- Kleinste daling aantal nieuwe orders in anderhalf jaar
- Hernieuwde daling inkoopkosten en lichte stijging verkoopprijzen
- Zakelijk vertrouwen het grootst in elf maanden
Het laatste hoofdindexcijfer steeg van 44.8 in december 2023 naar 48.9 in januari 2024 en wijst daarmee op een slechts geringe verslechtering van de bedrijfsomstandigheden, de kleinste sinds januari 2023. Er was in de Nederlandse productiesector in januari opnieuw sprake van krimp, maar de laatste PMI®-gegevens laten zien dat dit de kleinste teruggang was in twaalf maanden. Het hogere hoofdindexcijfer was het gevolg van kleinere dalingen van productieomvang, aantal nieuwe orders en werkgelegenheid. Het ondernemersvertrouwen was ondertussen aanzienlijk groter dan vorige maand en een groter aantal producenten ging ervan uit dat hun productie in de komende twaalf maanden zal groeien.
De Nederlandse producenten noteerden voor de achttiende maand op rij een daling van het aantal ontvangen nieuwe orders. Naar verluidt waren de klanten in het huidige economische klimaat terughoudend in het plaatsen van orders. Deze daling was echter gering en de kleinste in deze periode van krimp.
De bedrijven verkleinden in januari voor de elfde achtereenvolgende maand hun productieomvang in verband met het kleinere aantal nieuwe orders. Sommige panelleden schreven de daling ook toe aan pogingen om de voorraad gereed product te stroomlijnen. De productiedaling was echter aanzienlijk kleiner dan in december en de kleinste in vijf maanden.

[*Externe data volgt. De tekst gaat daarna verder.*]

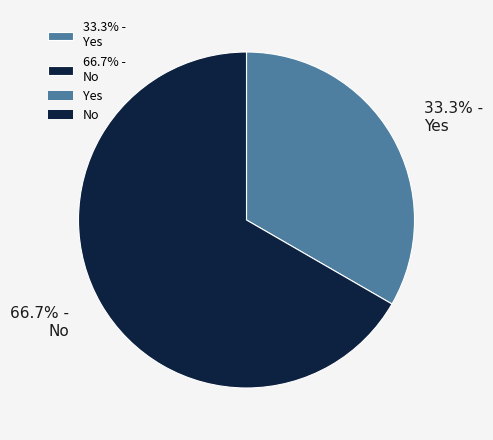

To the nearest percent, what is the difference between the largest and smallest slice percentages?

33%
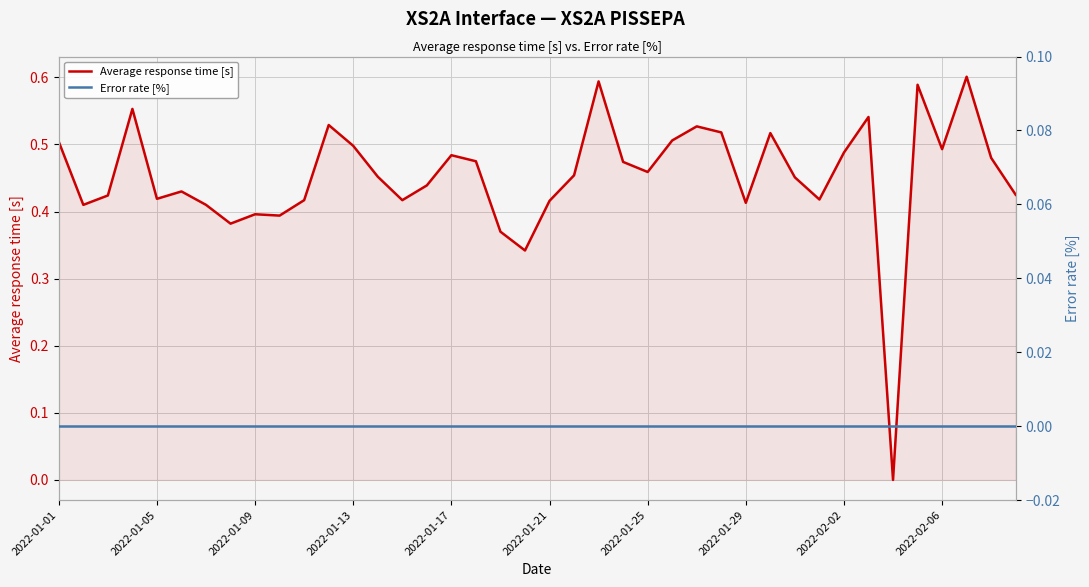

Which category has the lowest value in the Average response time [s] series?

34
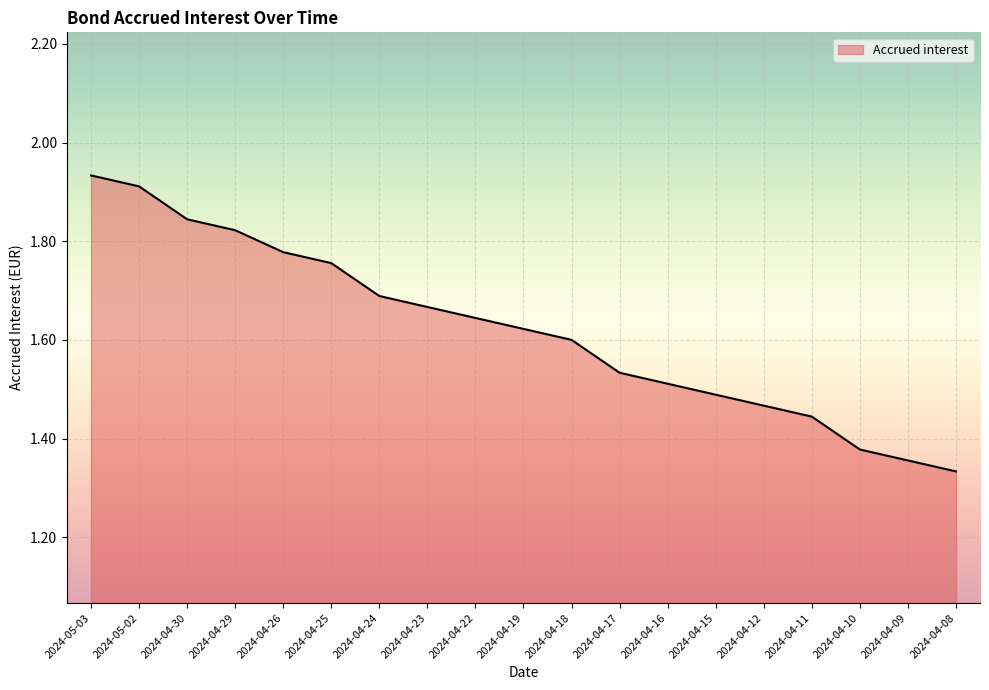

True or false: the data shows 1.7 at 2024-04-24.

True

Dalende rente en gasprijs helpt Nederlandse industrie
“Inkoopmanagers zijn optimistisch gestemd over 2024. De deelindicator voor de productievooruitzichten in de komende twaalf maanden steeg van 59,7 naar 65,7, wat duidt op optimisme”, schrijft Albert Jan Swart, sectoreconoom industrie bij ABN AMRO in zijn redactioneel commentaar op de Nevi PMI deze maand. “Een verklaring voor het optimisme is de snelle daling van de rente op de kapitaalmarkt in de laatste maanden. Waar de effectieve rente op Nederlandse tienjarige obligaties begin november nog ruim 3 procent bedroeg, was deze in januari gedaald naar zo’n 2,5 procent. De lagere rente maakt investeringen betaalbaarder, en kan zo de vraag naar bijvoorbeeld machines stimuleren. Een ander steuntje in de rug zijn de dalende energieprijzen. Hoewel de energieprijzen in Europa nog steeds relatief hoog zijn, is de snelle daling van de gasprijs een flinke opsteker voor bijvoorbeeld de chemische industrie.”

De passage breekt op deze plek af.